Ideally perhaps, Soundaware would restyle their current SAW-Link block into an actual dock. That would eliminate the unsightly frontal USB cable whilst evolving the MR1 into home erectus for a better display view. But that's a small niggle. So is the P1's strange grey/blue colour option which won't match the silver/champagne MR1 choices. Clearly meant to go together, none of the pairings will look it. Sonically of course, the high-gain P1's very robust output was a perfect fit, turning the slightly lite version of the DAP in server mode into a dynamically mature tonally weighty affair. To me the MR1/P1 combo really was a perfect native match all around, including price.

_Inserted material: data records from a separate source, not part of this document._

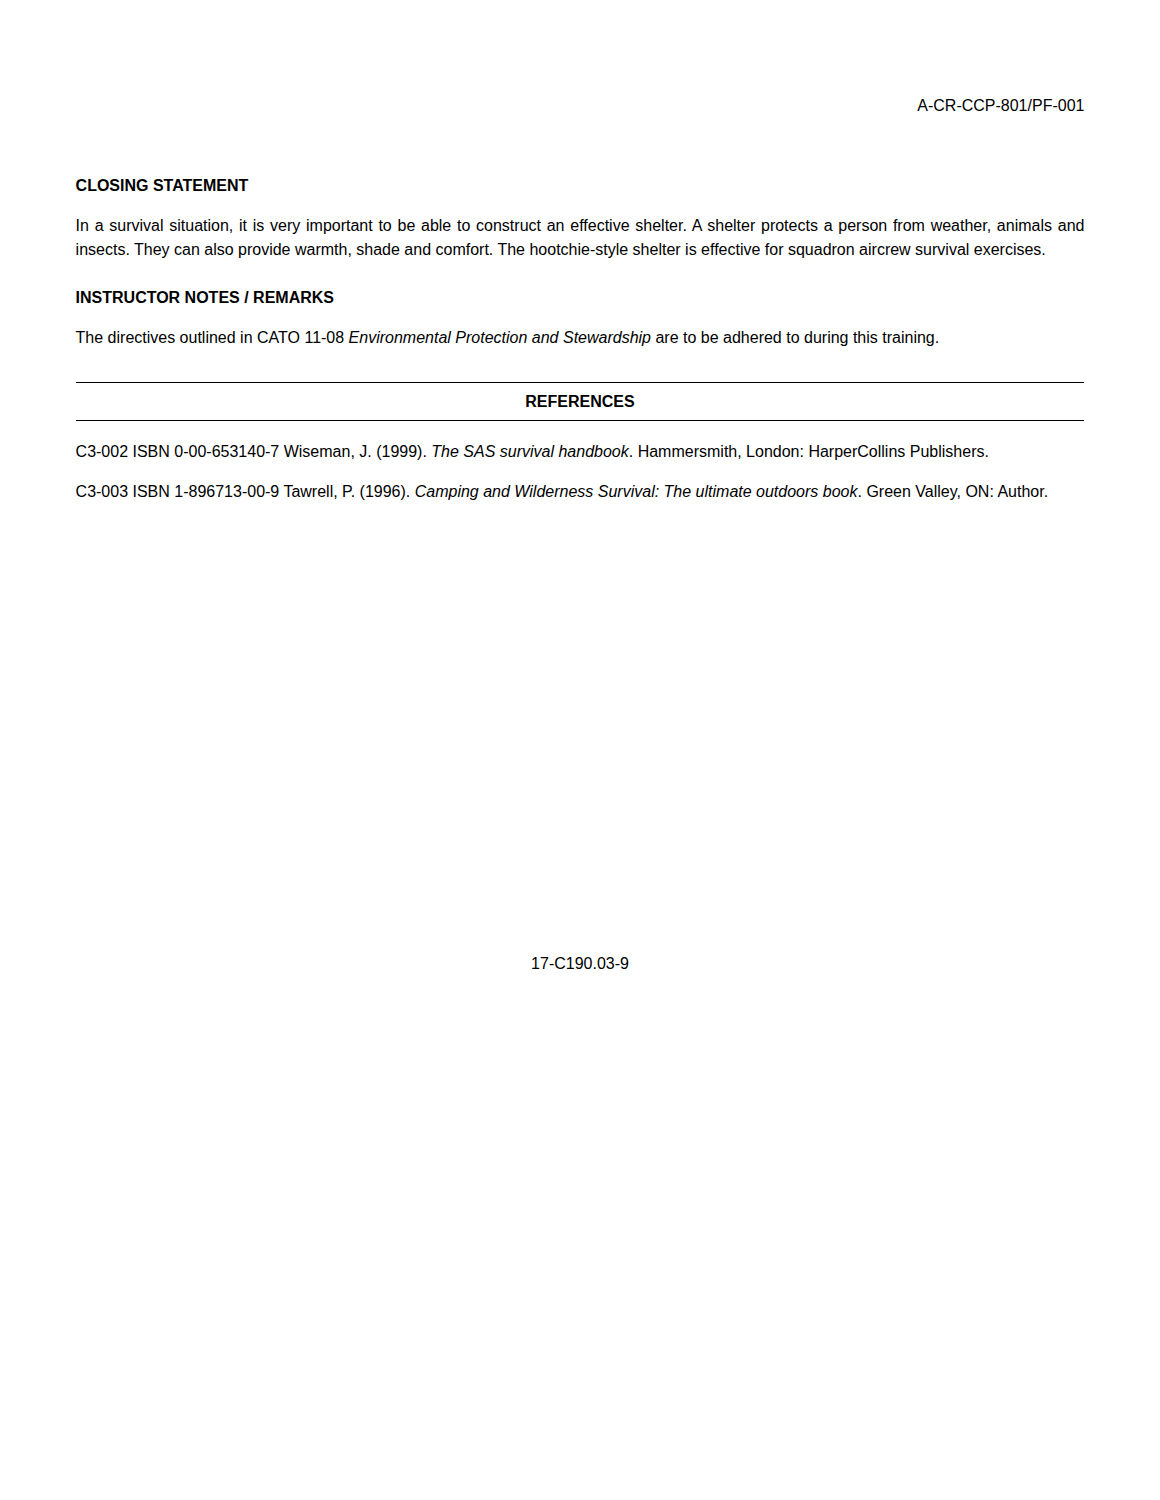A-CR-CCP-801/PF-001
Closing Statement
In a survival situation, it is very important to be able to construct an effective shelter. A shelter protects a person from weather, animals and insects. They can also provide warmth, shade and comfort. The hootchie-style shelter is effective for squadron aircrew survival exercises.
Instructor Notes / Remarks
The directives outlined in CATO 11-08 Environmental Protection and Stewardship are to be adhered to during this training.
References
C3-002 ISBN 0-00-653140-7 Wiseman, J. (1999). The SAS survival handbook. Hammersmith, London: HarperCollins Publishers.
C3-003 ISBN 1-896713-00-9 Tawrell, P. (1996). Camping and Wilderness Survival: The ultimate outdoors book. Green Valley, ON: Author.
17-C190.03-9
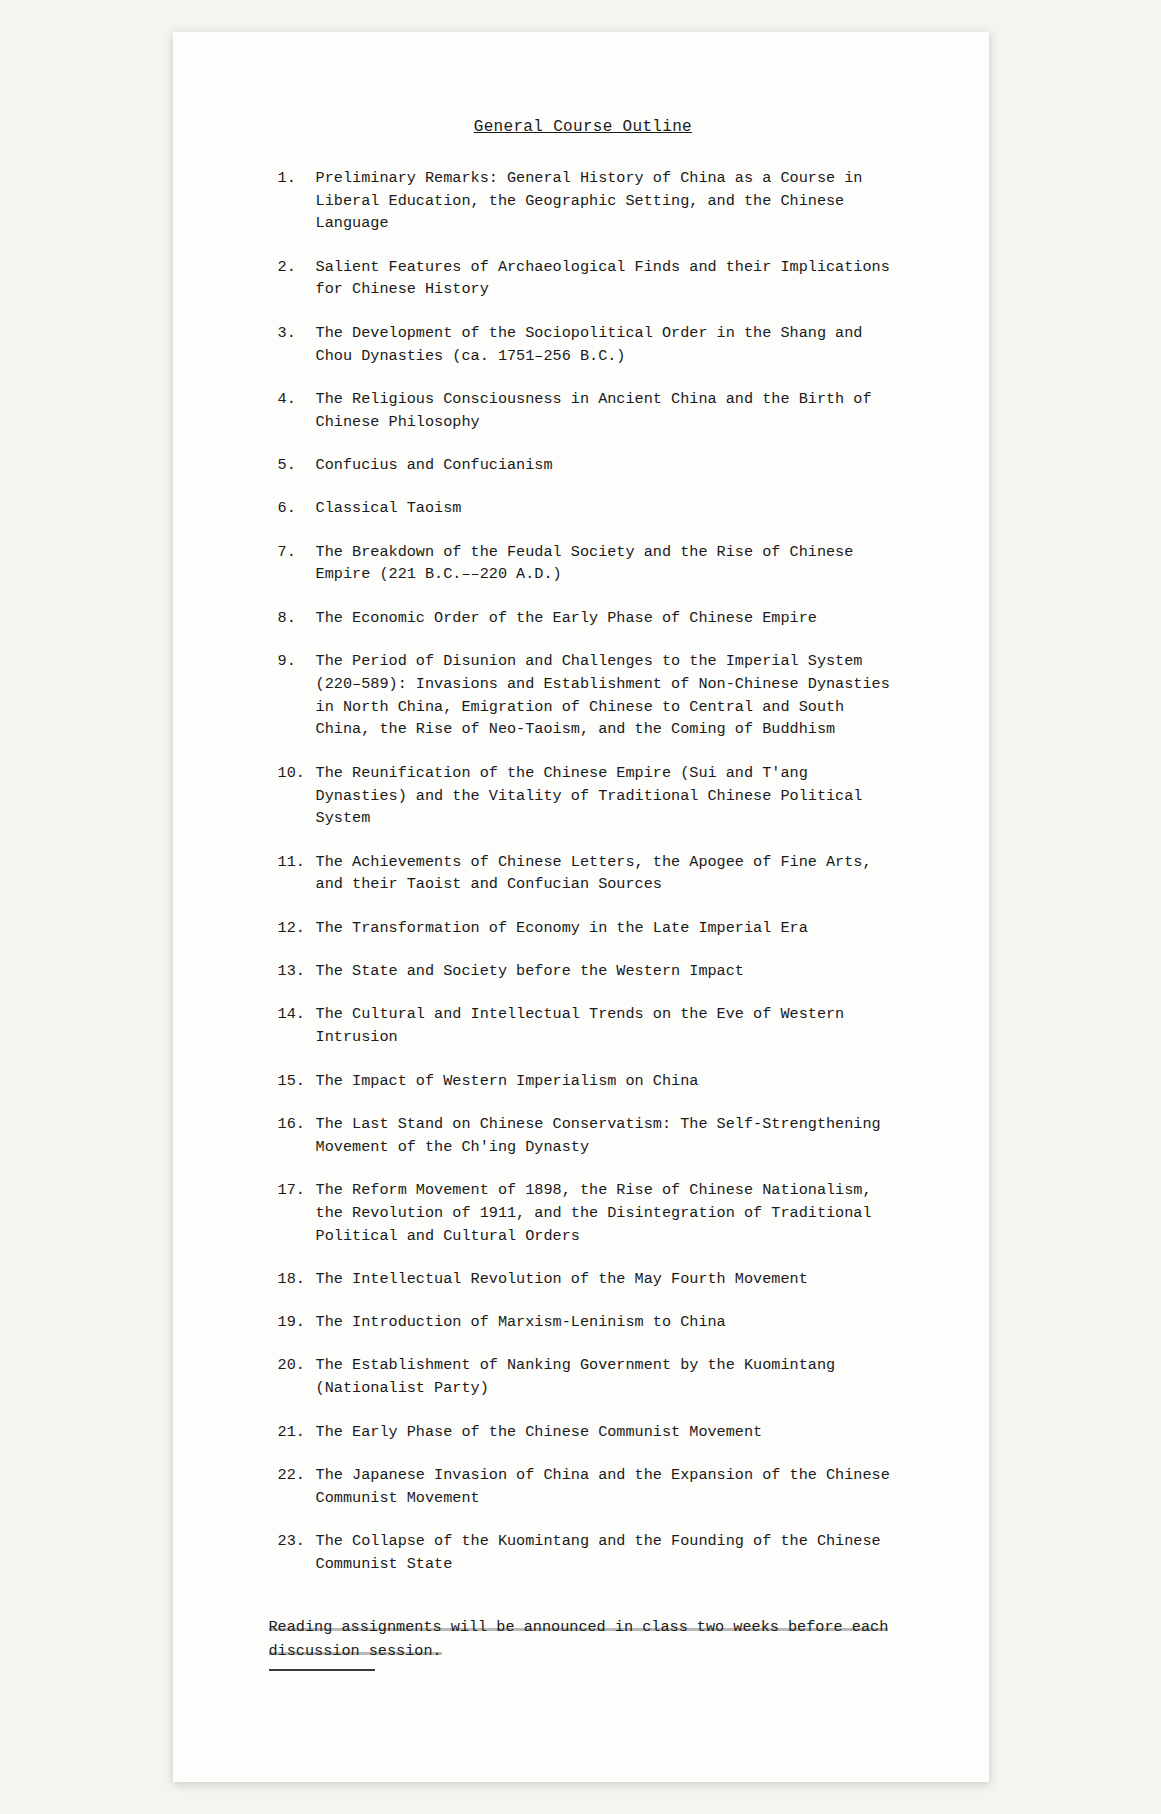General Course Outline
Preliminary Remarks: General History of China as a Course in Liberal Education, the Geographic Setting, and the Chinese Language
Salient Features of Archaeological Finds and their Implications for Chinese History
The Development of the Sociopolitical Order in the Shang and Chou Dynasties (ca. 1751–256 B.C.)
The Religious Consciousness in Ancient China and the Birth of Chinese Philosophy
Confucius and Confucianism
Classical Taoism
The Breakdown of the Feudal Society and the Rise of Chinese Empire (221 B.C.––220 A.D.)
The Economic Order of the Early Phase of Chinese Empire
The Period of Disunion and Challenges to the Imperial System (220–589): Invasions and Establishment of Non-Chinese Dynasties in North China, Emigration of Chinese to Central and South China, the Rise of Neo-Taoism, and the Coming of Buddhism
The Reunification of the Chinese Empire (Sui and T'ang Dynasties) and the Vitality of Traditional Chinese Political System
The Achievements of Chinese Letters, the Apogee of Fine Arts, and their Taoist and Confucian Sources
The Transformation of Economy in the Late Imperial Era
The State and Society before the Western Impact
The Cultural and Intellectual Trends on the Eve of Western Intrusion
The Impact of Western Imperialism on China
The Last Stand on Chinese Conservatism: The Self-Strengthening Movement of the Ch'ing Dynasty
The Reform Movement of 1898, the Rise of Chinese Nationalism, the Revolution of 1911, and the Disintegration of Traditional Political and Cultural Orders
The Intellectual Revolution of the May Fourth Movement
The Introduction of Marxism-Leninism to China
The Establishment of Nanking Government by the Kuomintang (Nationalist Party)
The Early Phase of the Chinese Communist Movement
The Japanese Invasion of China and the Expansion of the Chinese Communist Movement
The Collapse of the Kuomintang and the Founding of the Chinese Communist State
Reading assignments will be announced in class two weeks before each discussion session.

Closing out in minimalist mobile mode, a Campfire Audio IEM slipped into the MR1's single-ended port because Ken Ball's balanced leash proved to have the wrong plug. Ideal SPL now sat at ca. 3/4th on lo-gain's dial and were blissfully noise-free. For this millivolt task rather than big-rig hernias, the DAP's output played it full fat: intense, with strong colour pop and massive detail.
After my various games of musical chairs which still missed I2S and native DSD mode plus WiFi and Bluetooth, I was left in no doubt. Soundaware's MR1 belonged into the same luxury league where Astell&Kern's and Questyle's best strut their stuff. It won't matter to those who phone it all in. Leave them be. The MR1 should matter to minted audiophiles with serious big headphones, with a smaller secondary speaker system perhaps who also do music in the car, hotel and gym but want just one deck to do it all. It's in such multi-kulti schemes where Soundaware's MR1 shines brightest. Now you tap all of its considerable talents and IQ to question why you'd want anything more. It's a real renaissance affair. If you're still building that secondary hifi system from a blank sheet, consider the P1, too. It's a perfect companion preamp sans remote but with a truly ballistic 4-pin XLR headfi port. In stationary mode, that let's the MR1 focus on streaming and DACing. Happy days!